December brings a mix of emotions for me, especially, these last couple of years. I love the Advent season. I light the candles, and I have such a sweet time reading books and focusing on what my savior has done for me. But, as the year comes to a close I begin to survey the past year and I am often left feeling like I haven’t done much, haven’t reached goals; for some reason I get caught up in all of my failures. Recently. I heard a sermon from one of the Pastors from Elevation Church that really helped me to refocus. Not that my failures have disappeared but my failures are actually fertilizer.
The Pastor spoke about the Parable found in Luke 13:6-9:
And he told this parable: “A man had a fig tree planted in his vineyard, and he came seeking fruit on it and found none. 7 And he said to the vinedresser, ‘Look, for three years now I have come seeking fruit on this fig tree, and I find none.
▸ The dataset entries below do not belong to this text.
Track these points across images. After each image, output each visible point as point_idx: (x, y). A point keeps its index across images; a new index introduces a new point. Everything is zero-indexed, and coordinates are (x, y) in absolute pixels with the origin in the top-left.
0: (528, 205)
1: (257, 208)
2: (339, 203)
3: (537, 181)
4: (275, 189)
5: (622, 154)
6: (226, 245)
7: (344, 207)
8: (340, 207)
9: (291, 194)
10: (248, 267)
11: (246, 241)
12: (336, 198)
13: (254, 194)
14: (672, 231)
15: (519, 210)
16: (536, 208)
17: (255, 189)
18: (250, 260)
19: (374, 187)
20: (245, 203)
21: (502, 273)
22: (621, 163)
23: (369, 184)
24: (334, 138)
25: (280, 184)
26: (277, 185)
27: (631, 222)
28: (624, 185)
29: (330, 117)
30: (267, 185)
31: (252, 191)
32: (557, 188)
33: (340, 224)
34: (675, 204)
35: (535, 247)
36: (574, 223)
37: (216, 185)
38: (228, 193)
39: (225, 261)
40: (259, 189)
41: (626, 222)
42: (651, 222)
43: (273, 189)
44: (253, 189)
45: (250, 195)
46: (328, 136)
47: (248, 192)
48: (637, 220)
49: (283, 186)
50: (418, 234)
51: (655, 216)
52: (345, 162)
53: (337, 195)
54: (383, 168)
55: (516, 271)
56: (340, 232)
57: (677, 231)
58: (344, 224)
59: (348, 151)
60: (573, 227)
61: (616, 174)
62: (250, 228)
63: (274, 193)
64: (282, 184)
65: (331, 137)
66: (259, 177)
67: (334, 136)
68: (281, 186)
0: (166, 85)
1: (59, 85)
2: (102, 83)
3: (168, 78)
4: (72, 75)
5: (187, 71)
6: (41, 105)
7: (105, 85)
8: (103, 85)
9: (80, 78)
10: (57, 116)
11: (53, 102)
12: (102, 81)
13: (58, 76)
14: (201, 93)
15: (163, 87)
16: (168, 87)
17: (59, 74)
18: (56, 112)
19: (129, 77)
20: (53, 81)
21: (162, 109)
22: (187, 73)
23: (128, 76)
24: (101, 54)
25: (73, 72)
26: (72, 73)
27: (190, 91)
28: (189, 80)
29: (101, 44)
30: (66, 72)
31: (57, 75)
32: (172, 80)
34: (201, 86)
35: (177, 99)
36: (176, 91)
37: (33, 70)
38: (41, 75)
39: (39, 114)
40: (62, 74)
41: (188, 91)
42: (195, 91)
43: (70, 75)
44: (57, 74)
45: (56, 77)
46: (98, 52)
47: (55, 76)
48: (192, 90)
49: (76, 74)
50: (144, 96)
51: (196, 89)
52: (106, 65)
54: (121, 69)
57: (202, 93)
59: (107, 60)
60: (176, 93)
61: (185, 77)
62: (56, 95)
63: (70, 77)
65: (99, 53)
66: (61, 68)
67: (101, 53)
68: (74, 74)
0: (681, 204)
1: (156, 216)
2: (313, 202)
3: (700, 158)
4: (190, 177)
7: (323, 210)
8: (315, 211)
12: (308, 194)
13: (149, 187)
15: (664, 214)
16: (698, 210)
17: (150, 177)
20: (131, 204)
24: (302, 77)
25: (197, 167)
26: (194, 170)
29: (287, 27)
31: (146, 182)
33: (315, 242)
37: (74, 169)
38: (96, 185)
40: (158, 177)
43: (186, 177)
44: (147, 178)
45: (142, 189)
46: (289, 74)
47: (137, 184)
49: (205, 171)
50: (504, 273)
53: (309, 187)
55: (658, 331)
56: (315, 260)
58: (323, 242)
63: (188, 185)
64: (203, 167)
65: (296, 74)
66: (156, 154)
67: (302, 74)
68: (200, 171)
Cut it down. Why should it use up the ground?’ 8 And he answered him, ‘Sir, let it alone this year also, until I dig around it and put on manure. 9 Then if it should bear fruit next year, well and good; but if not, you can cut it down.’”
From the sermon I took the following understanding: For a year and a half I got comfortable and I started to depend on myself and another person to meet my needs rather than God Himself. I depended on my work history, my internships, my connections, my education and a person instead of God. My life stopped producing good fruit. God is holy and He does not want dying fruit. But Christ in His grace stepped in and said let me step in and help her produce good fruit. In order to help me produce good fruit Christ has dig down to the root, find out what is stopping the nutrients not getting to the roots. The same concept of finding the spiders instead of simply destroying the cobwebs (See Day 24). Than. after the roots are exposed manure must be poured around the edges to build up the plant. Manure is often our failures, the painful things, the dry spots, the wilderness wonderings. So, I may not have accomplished all of my goals, things felt frustrating and dry but my hope comes because I know my failures are my fertilizer . I know that God has been working through each moment of my life so that I will bear fruit for Him.
On that note, if you remember on Day 9 I wrote a post called “Create a job for me!” Well, today I am having a conversation with the president of Cairn University. I am not sure what is going to come of this phone call but I am praying it is an open door… Wish me luck!